# [Task goal]
Copy the rows word for word from their first line through the line holding "தணிக்கைக்கு", inclusive, and leave the pictures out of your copy.

Dataset entries:
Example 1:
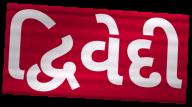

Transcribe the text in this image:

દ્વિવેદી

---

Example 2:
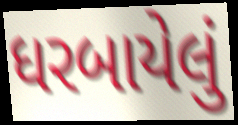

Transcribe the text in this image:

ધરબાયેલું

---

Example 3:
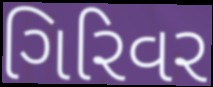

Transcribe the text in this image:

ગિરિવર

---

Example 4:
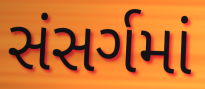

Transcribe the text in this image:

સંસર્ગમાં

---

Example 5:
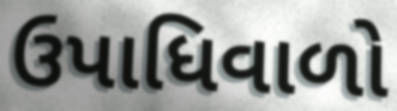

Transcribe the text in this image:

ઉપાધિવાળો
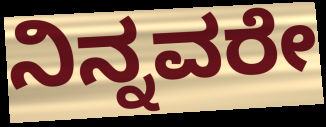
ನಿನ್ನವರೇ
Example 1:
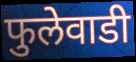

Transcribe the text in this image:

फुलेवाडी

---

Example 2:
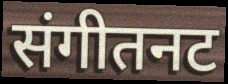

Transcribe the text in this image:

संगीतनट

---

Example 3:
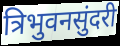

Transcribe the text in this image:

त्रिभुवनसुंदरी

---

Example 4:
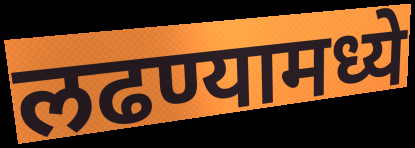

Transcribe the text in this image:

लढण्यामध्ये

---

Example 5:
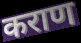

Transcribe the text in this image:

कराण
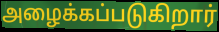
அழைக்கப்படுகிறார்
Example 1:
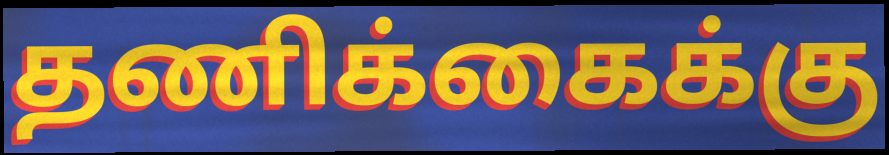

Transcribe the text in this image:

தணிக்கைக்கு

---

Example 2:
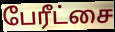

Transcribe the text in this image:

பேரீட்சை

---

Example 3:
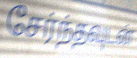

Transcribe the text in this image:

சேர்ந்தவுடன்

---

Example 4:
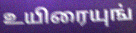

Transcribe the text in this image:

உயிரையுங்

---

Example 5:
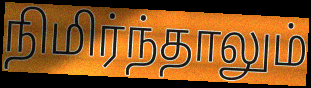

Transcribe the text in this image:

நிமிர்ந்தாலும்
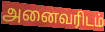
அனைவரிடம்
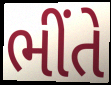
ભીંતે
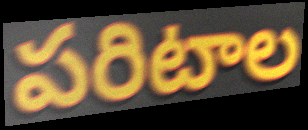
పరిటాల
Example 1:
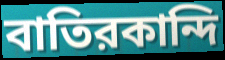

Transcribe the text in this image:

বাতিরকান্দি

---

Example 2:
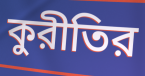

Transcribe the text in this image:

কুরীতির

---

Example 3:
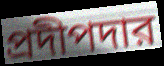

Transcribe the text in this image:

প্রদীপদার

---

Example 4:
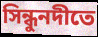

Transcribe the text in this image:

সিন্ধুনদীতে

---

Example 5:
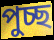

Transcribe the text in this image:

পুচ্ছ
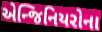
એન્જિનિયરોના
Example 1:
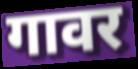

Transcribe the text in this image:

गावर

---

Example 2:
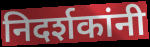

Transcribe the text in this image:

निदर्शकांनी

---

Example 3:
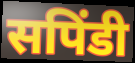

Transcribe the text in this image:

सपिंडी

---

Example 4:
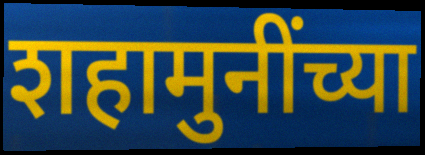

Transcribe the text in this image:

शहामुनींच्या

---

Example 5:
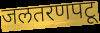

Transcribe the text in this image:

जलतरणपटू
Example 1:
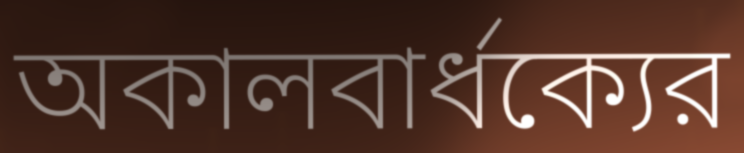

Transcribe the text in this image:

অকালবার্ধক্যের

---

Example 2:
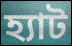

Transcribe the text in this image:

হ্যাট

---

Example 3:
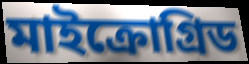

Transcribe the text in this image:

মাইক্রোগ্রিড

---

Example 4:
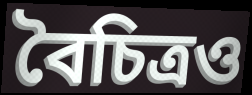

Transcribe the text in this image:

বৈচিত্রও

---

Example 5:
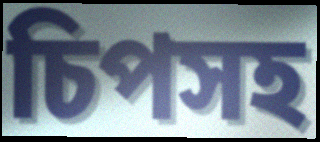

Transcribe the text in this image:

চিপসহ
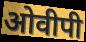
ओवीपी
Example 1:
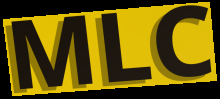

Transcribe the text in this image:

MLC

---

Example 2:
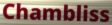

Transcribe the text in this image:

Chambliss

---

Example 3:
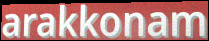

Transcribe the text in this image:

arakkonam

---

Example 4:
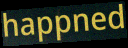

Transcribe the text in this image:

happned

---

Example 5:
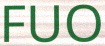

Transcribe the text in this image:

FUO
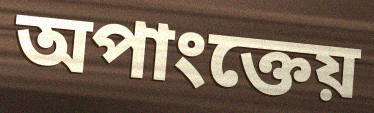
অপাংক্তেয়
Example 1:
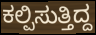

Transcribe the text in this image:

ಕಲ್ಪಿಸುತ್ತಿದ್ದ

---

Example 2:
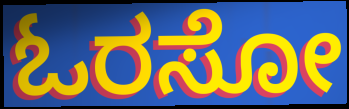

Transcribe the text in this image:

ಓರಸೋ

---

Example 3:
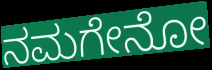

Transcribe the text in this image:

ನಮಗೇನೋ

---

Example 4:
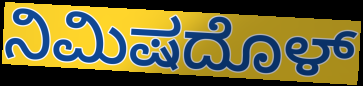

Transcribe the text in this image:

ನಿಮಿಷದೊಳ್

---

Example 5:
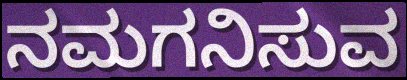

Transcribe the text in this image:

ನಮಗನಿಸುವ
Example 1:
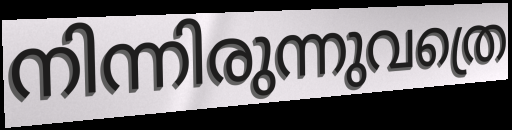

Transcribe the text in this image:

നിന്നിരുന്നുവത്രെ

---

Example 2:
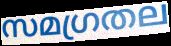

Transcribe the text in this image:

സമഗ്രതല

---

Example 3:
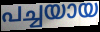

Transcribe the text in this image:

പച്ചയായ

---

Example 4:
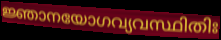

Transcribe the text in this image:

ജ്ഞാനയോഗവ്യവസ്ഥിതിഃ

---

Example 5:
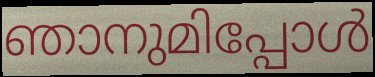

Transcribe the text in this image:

# [Reply]
Example 1:

Transcribe the text in this image:

દ્વિવેદી

---

Example 2:

Transcribe the text in this image:

ધરબાયેલું

---

Example 3:

Transcribe the text in this image:

ગિરિવર

---

Example 4:

Transcribe the text in this image:

સંસર્ગમાં

---

Example 5:

Transcribe the text in this image:

ઉપાધિવાળો
ನಿನ್ನವರೇ
Example 1:

Transcribe the text in this image:

फुलेवाडी

---

Example 2:

Transcribe the text in this image:

संगीतनट

---

Example 3:

Transcribe the text in this image:

त्रिभुवनसुंदरी

---

Example 4:

Transcribe the text in this image:

लढण्यामध्ये

---

Example 5:

Transcribe the text in this image:

कराण
அழைக்கப்படுகிறார்
Example 1:

Transcribe the text in this image:

தணிக்கைக்கு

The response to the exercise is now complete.